* President Bush's most famous quip, "Read my lips, no new taxes," has become a part of history. But the issue of taxes is still here and a major part of the campaign. Should the well-to-do pay more and the middle class less, or should everyone get a tax cut? Should the capital-gains tax be reduced? Bush, Clinton, and Perot couldn't disagree more. BUSH
Income taxes - This time his lips are locked in a no-new-taxes vise grip. Instead, in a Sept. 10 speech in Detroit, he stated, "I am committed to cutting taxes across the board." It is a qualified tax cut, however. If Congress adopts his proposed spending cuts of $300 billion, Bush says he will give all taxpayers a 1 percent tax reduction, making the maximum rate 30 percent.

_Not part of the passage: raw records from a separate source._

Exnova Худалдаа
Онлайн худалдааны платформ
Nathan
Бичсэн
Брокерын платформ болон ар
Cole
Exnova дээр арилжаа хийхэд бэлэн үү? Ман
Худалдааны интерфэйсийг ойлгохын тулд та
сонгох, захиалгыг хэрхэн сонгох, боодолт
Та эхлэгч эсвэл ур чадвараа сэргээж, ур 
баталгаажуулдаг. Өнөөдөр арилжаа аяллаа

Personal capital-gains tax -
Wants to reduce the capital-gains rate to a maximum of 15.4 percent. It currently stands at 28 percent. There is no estimate yet on cost. In addition, he has proposed a first-time home buyers' tax credit of $5,000. CLINTON
Income taxes - Has his guns trained on the wealthy, planning to boost the maximum rate to 35 or 36 percent on income above $200,000; the 31 percent rate would be preserved for income below that. In addition, he plans a surtax of not more than 10 percent on income above $1 million. The Clinton camp estimates these increases will raise $20 billion a year in new revenue.

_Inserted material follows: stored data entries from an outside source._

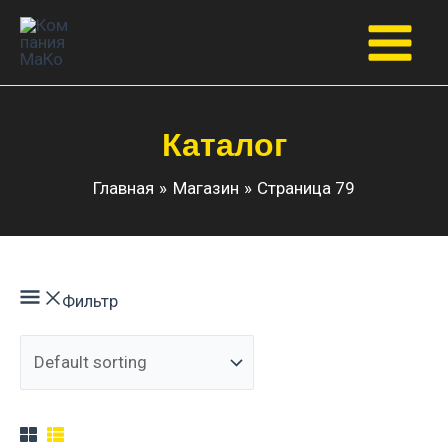
Перейти
к
Main
содержимому
Menu
Каталог
Главная
Магазин
Страница 79
Фильтр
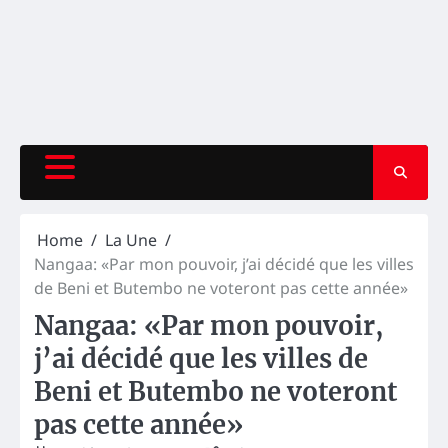
Home
La Une
Nangaa: «Par mon pouvoir, j’ai décidé que les villes
de Beni et Butembo ne voteront pas cette année»
Nangaa: «Par mon pouvoir,
j’ai décidé que les villes de
Beni et Butembo ne voteront
pas cette année»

At the same time, Clinton plans a general reduction in taxes that is aimed at the middle class, but enjoyed by all. Planned is a 10 percent drop in the tax rate on the first $35,000 in income. This would reduce the rate for everyone from 15 percent to 13.5 percent. There is an alternative for families with children of a tax credit of $300 per child. Clinton estimates this will cost $50 billion over four years.
Personal capital-gains tax -
Would target a 50 percent reduction in the capital-gains tax to individuals who invest in new businesses held for at least five years. Clinton has spoken favorably about indexing the rate to take inflation into account. But that is not part of his plan today. He has no plans for a home buyer's tax credit. PEROT
Income taxes - Wants to increase the marginal tax rate on individuals making more than $55,550 (joint filers making more than $89,250) from 31 percent to 33 percent and potentially to 35 percent. Would eliminate the mortgage-interest deduction for second homes and would cap all mortgage deductions to home loans of $250,000. Perot would have all retirees "who can afford it" pay taxes on 85 percent of their Social Security benefits, instead of the 50 percent currently applicable on the elderly who make $2 5,000 a year as individuals or $32,000 when filing jointly.
Personal capital-gains tax - Would provide a "stair stepped" capital-gains tax, which would decrease over five years.
Other taxes - Proposes capping employer-paid health insurance at $335 per month per family and $135 per month per individual. And the Texan would increase gasoline taxes by 50 cents a gallon over the next five years.